+++ EXTRACTED DATA

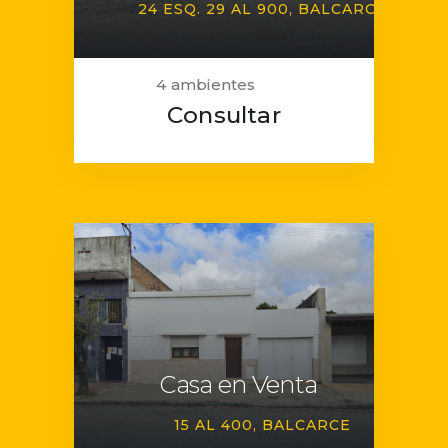
24 ESQ. 29 AL 900
BALCARCE
4 ambientes
Consultar
Casa en Venta
15 AL 400
BALCARCE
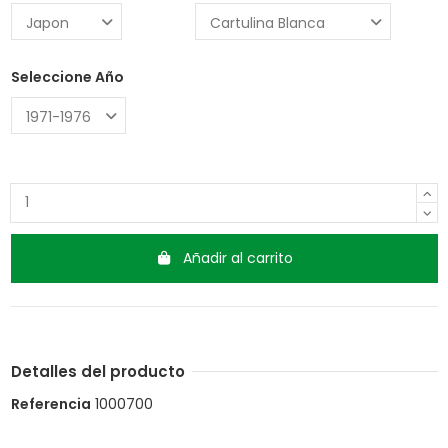
Seleccione Año
Añadir al carrito
Detalles del producto
Referencia
1000700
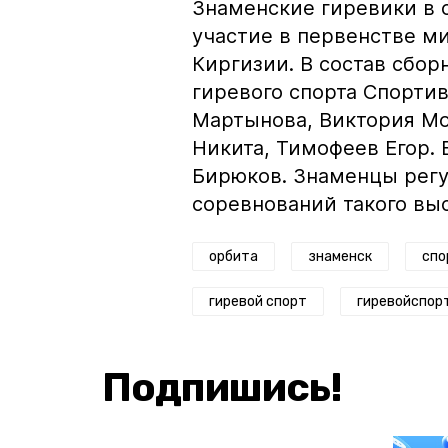
Знаменские гиревики в 
участие в первенстве мир
Киргизии. В состав сбор
гиревого спорта Спорти
Мартынова, Виктория М
Никита, Тимофеев Егор.
Бирюков. Знаменцы регу
соревнований такого вы
орбита
знаменск
спо
гиревой спорт
гиревойспор
Подпишись!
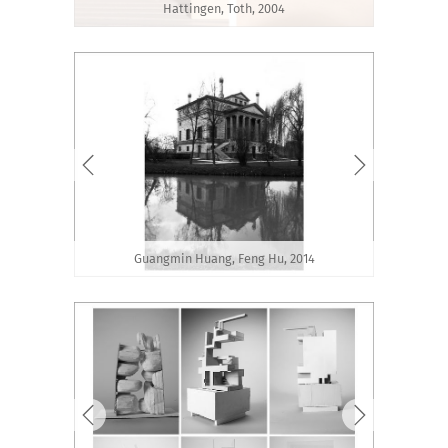
Hattingen, Toth, 2004
Guangmin Huang, Feng Hu, 2014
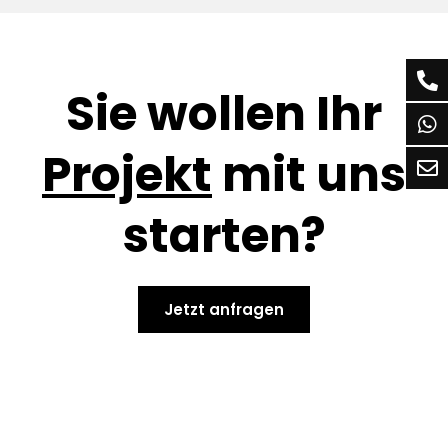
Sie wollen Ihr
Projekt
mit uns
starten?
Jetzt anfragen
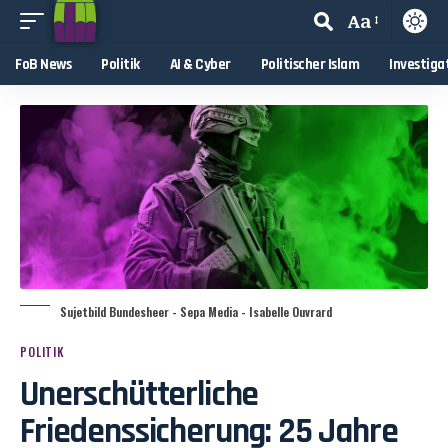
Aa
FoB News
Politik
AI & Cyber
Politischer Islam
Investiga
Sujetbild Bundesheer - Sepa Media - Isabelle Ouvrard
POLITIK
Unerschütterliche
Friedenssicherung: 25 Jahre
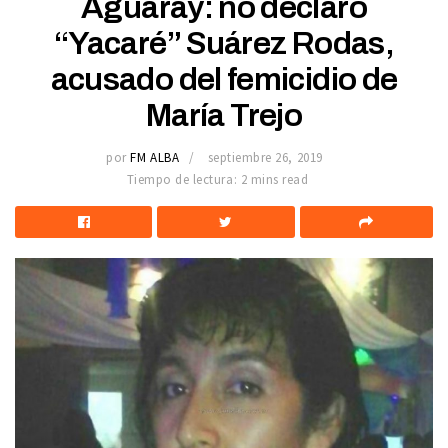
Aguaray: no declaró
“Yacaré” Suárez Rodas,
acusado del femicidio de
María Trejo
por
FM ALBA
septiembre 26, 2019
Tiempo de lectura: 2 mins read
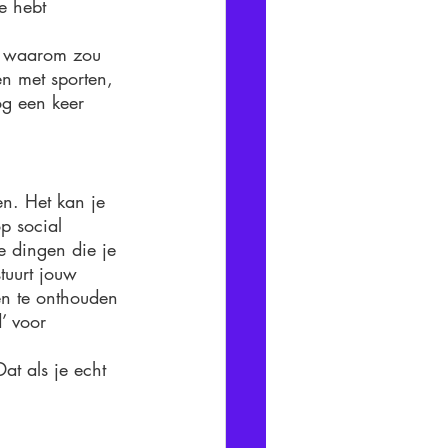
e hebt 
t, waarom zou 
n met sporten, 
g een keer 
en. Het kan je 
p social 
e dingen die je 
stuurt jouw 
en te onthouden 
’ voor 
at als je echt 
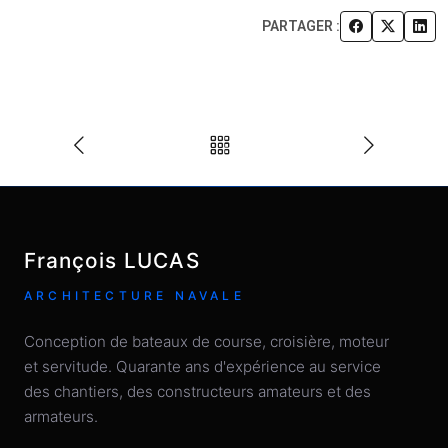
PARTAGER :
François LUCAS
ARCHITECTURE NAVALE
Conception de bateaux de course, croisière, moteur
et servitude. Quarante ans d'expérience au service
des chantiers, des constructeurs amateurs et des
armateurs.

++++++

**WHAT TO PRODUCE**
Reproduce each entry word for word and cut the images.

**RESULT**
24 ESQ. 29 AL 900
BALCARCE
4 ambientes
Consultar
Casa en Venta
15 AL 400
BALCARCE
Seleccione Año
Añadir al carrito
Detalles del producto
Referencia
1000700
Знаменские гиревики в 
участие в первенстве мир
Киргизии. В состав сбор
гиревого спорта Спорти
Мартынова, Виктория М
Никита, Тимофеев Егор.
Бирюков. Знаменцы регу
соревнований такого вы
орбита
знаменск
спо
гиревой спорт
гиревойспор
Подпишись!
Hattingen, Toth, 2004
Guangmin Huang, Feng Hu, 2014
Sie wollen Ihr
Projekt
mit uns
starten?
Jetzt anfragen
Aa
FoB News
Politik
AI & Cyber
Politischer Islam
Investiga
Sujetbild Bundesheer - Sepa Media - Isabelle Ouvrard
POLITIK
Unerschütterliche
Friedenssicherung: 25 Jahre
Aguaray: no declaró
“Yacaré” Suárez Rodas,
acusado del femicidio de
María Trejo
por
FM ALBA
septiembre 26, 2019
Tiempo de lectura: 2 mins read
e hebt 
t, waarom zou 
n met sporten, 
g een keer 
en. Het kan je 
p social 
e dingen die je 
stuurt jouw 
en te onthouden 
’ voor 
at als je echt 
PARTAGER :
François LUCAS
ARCHITECTURE NAVALE
Conception de bateaux de course, croisière, moteur
et servitude. Quarante ans d'expérience au service
des chantiers, des constructeurs amateurs et des
armateurs.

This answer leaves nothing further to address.